Planting a bee friendly garden? Then you certainly need to include foxgloves, says Ruth Goudy
How to have a bee friendly garden
As well as my passion for plants, I have an addiction to words. I have a dictionary app on my phone which sends me a ‘word of the day’. Imagine my delight when ‘anthophilous’ came along. It means ‘attracted to or living among flowers’. The word is derived from Greek – ‘Anthos’ meaning flower and ‘philos’ meaning loving, friendly or dear. The term is usually used to describe how insects feed on flowers, but it got me wondering about how much we all depend on nature, flowers and plants to thrive. For me, they are essential to wellbeing. If I am stressed, overtired or worried my best course of action is to take a walk with my dogs, breathe deep breaths of fresh air and enjoy the view on the farm, even if it is only for a few precious minutes. Maybe the world would be a better place if we all had access to green space and made good use of it.

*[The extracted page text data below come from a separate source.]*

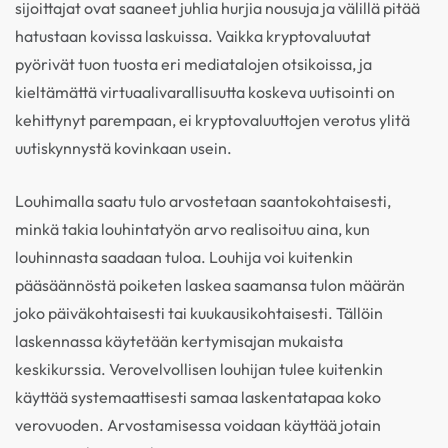
sijoittajat ovat saaneet juhlia hurjia nousuja ja välillä pitää
hatustaan kovissa laskuissa. Vaikka kryptovaluutat
pyörivät tuon tuosta eri mediatalojen otsikoissa, ja
kieltämättä virtuaalivarallisuutta koskeva uutisointi on
kehittynyt parempaan, ei kryptovaluuttojen verotus ylitä
uutiskynnystä kovinkaan usein.
Louhimalla saatu tulo arvostetaan saantokohtaisesti,
minkä takia louhintatyön arvo realisoituu aina, kun
louhinnasta saadaan tuloa. Louhija voi kuitenkin
pääsäännöstä poiketen laskea saamansa tulon määrän
joko päiväkohtaisesti tai kuukausikohtaisesti. Tällöin
laskennassa käytetään kertymisajan mukaista
keskikurssia. Verovelvollisen louhijan tulee kuitenkin
käyttää systemaattisesti samaa laskentatapaa koko
verovuoden. Arvostamisessa voidaan käyttää jotain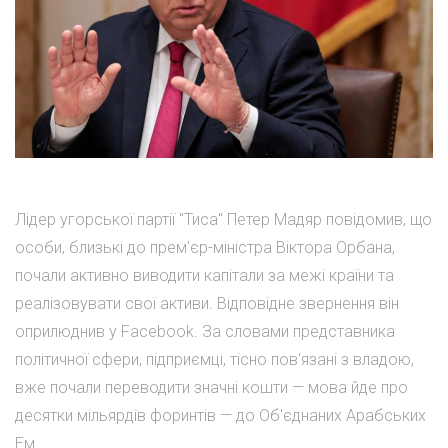
Лідер угорської партії "Тиса" Петер Мадяр повідомив, що
особи, близькі до прем'єр-міністра Віктора Орбана,
почали активно виводити капітали за межі країни та
реалізовувати свої активи. Відповідне звернення він
оприлюднив у Facebook. За словами представника
політичної сфери, підприємці, тісно пов'язані з владою,
вже почали переводити значні кошти — мова йде про
десятки мільярдів форинтів — до Об'єднаних Арабських
Ем...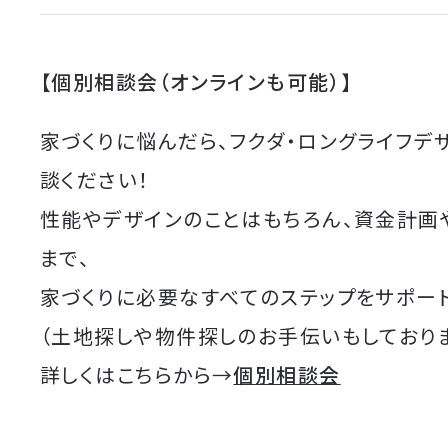
【個別相談会（オンラインも可能）】
家づくりに悩んだら、フクダ・ロングライフデ
談ください！
性能やデザインのことはもちろん、資金計画
まで、
家づくりに必要なすべてのステップをサポート
（土地探しや物件探しのお手伝いもしており
詳しくはこちらから→
個別相談会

Bees, as well as being anthophilous insects, are renowned for their social structures and co-operation. Maybe we could learn from them. Bee populations are in decline, so the more we grow plants that they can feed on easily the better they will be. One of bees’ favourite plants is Digitalis, or Foxglove, native perennials with tall, colourful, long lasting spires. Bees love foxgloves because they can reach inside their tubular blooms and feed on the nectar. When you are planting insect friendly environments it is best to avoid flowers with double blooms, as the petals can prevent the bee reaching the pollen. Also, the plants may have been bred for the bloom and may have lost nutritious pollen.

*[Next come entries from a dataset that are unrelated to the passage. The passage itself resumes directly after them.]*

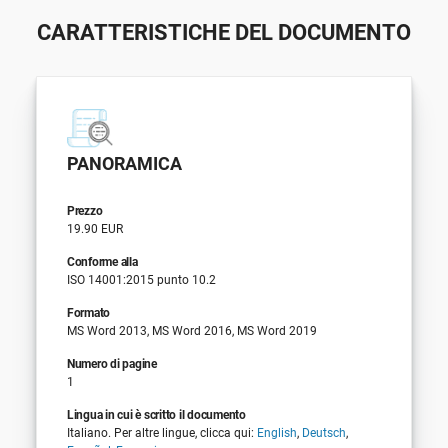
CARATTERISTICHE DEL DOCUMENTO
PANORAMICA
Prezzo
19.90 EUR
Conforme alla
ISO 14001:2015 punto 10.2
Formato
MS Word 2013, MS Word 2016, MS Word 2019
Numero di pagine
1
Lingua in cui è scritto il documento
Italiano. Per altre lingue, clicca qui:
English
,
Deutsch
,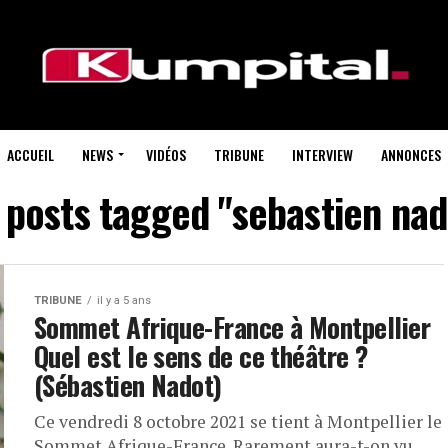
ACCUEIL
NEWS
VIDÉOS
TRIBUNE
INTERVIEW
ANNONCES
l posts tagged "sebastien nad
TRIBUNE
il y a 5 ans
Sommet Afrique-France à Montpellier
Quel est le sens de ce théâtre ?
(Sébastien Nadot)
Ce vendredi 8 octobre 2021 se tient à Montpellier le
Sommet Afrique-France. Rarement aura-t-on vu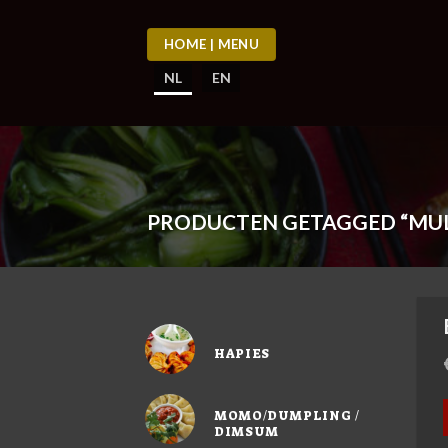
Skip
to
HOME | MENU
content
NL
EN
PRODUCTEN GETAGGED “MUL
HAPIES
MOMO/DUMPLING /
DIMSUM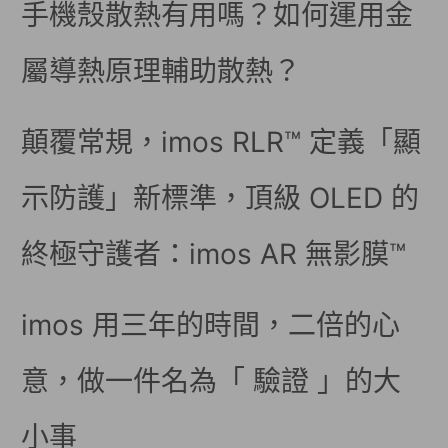
手機殼散熱有用嗎？如何運用金
屬導熱原理輔助散熱？
顛覆常規，imos RLR™ 定義「顯
示防護」新標準，頂級 OLED 的
終極守護者：imos AR 無影膜™
imos 用三年的時間，二倍的心
意，做一件名為「 驗證 」的大
小事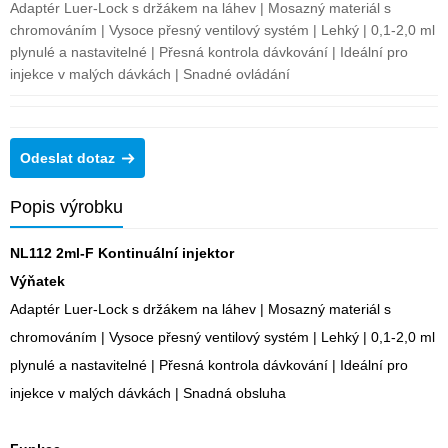
Adaptér Luer-Lock s držákem na láhev | Mosazný materiál s
chromováním | Vysoce přesný ventilový systém | Lehký | 0,1-2,0 ml
plynulé a nastavitelné | Přesná kontrola dávkování | Ideální pro
injekce v malých dávkách | Snadné ovládání
Odeslat dotaz
Popis výrobku
NL112 2ml-F Kontinuální injektor
Výňatek
Adaptér Luer-Lock s držákem na láhev | Mosazný materiál s
chromováním | Vysoce přesný ventilový systém | Lehký | 0,1-2,0 ml
plynulé a nastavitelné | Přesná kontrola dávkování | Ideální pro
injekce v malých dávkách | Snadná obsluha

Foxgloves have such a wonderful, colourful impact and elegance they appeal to the anthophilous creature in me. The best known is the natural Digitalis Purpurea which grows in striking purple spires and is the variety found in the wild. Foxgloves come in all sorts of colours. Another favourite is Digitalis Dalmatian with little spots on the throat of each bell. Of all those that we have grown this year I like Dalmatian Peach. However, I am rather fickle and may well have changed my mind by next year. After all, the definition of anthophilous says nothing about being faithful to one flower.